# [SOLVED] Cod 5 WaW install error!!



## jason591 (Oct 28, 2004)

Whenever i put the dvd in and try to install i get as far as the screen with install on and click on it. It then says preparing to instal but then up pops
"this installation package could not be opened. Verify that the package exists and that you can access it, or contact the application vendor to verify that this is a valid Windows installer pakage. \CoDWaW.msi"
This is a legit game bought from the store. I play cod4 all the time on high settings and am using vista 32. Anyone got any ideas? 
Thanks guys!!!


----------



## koala (Mar 27, 2005)

*Re: Cod 5 WaW install error!!*

.msi files are handled by Windows Installer. You can get the latest version from *http://support.microsoft.com/kb/942288*. Download, install, reboot and try installing the game again.

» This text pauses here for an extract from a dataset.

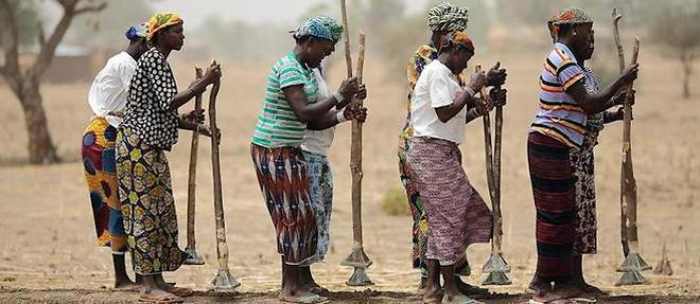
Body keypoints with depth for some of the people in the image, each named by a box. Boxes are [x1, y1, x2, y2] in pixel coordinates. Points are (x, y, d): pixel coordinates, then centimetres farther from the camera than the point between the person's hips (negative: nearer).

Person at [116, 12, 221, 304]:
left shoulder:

btw, your profile needs to be updated if you're now using Vista32. It says XP for OS (below your name, on the left).


----------



## gamesfreak (Dec 28, 2008)

*Re: Cod 5 WaW install error!!*

may be your dvd is scrached and unusable. this error occurs when dvd rom is not able to access the file from the dvd. so i think its definitely the dvd prob.


----------



## jason591 (Oct 28, 2004)

*Re: Cod 5 WaW install error!!*

ok guys thanks for your help...i borrowed a friends copy and used that with my own cd-key and it worked fine so it MUST have been the dvd
thanks again!!


----------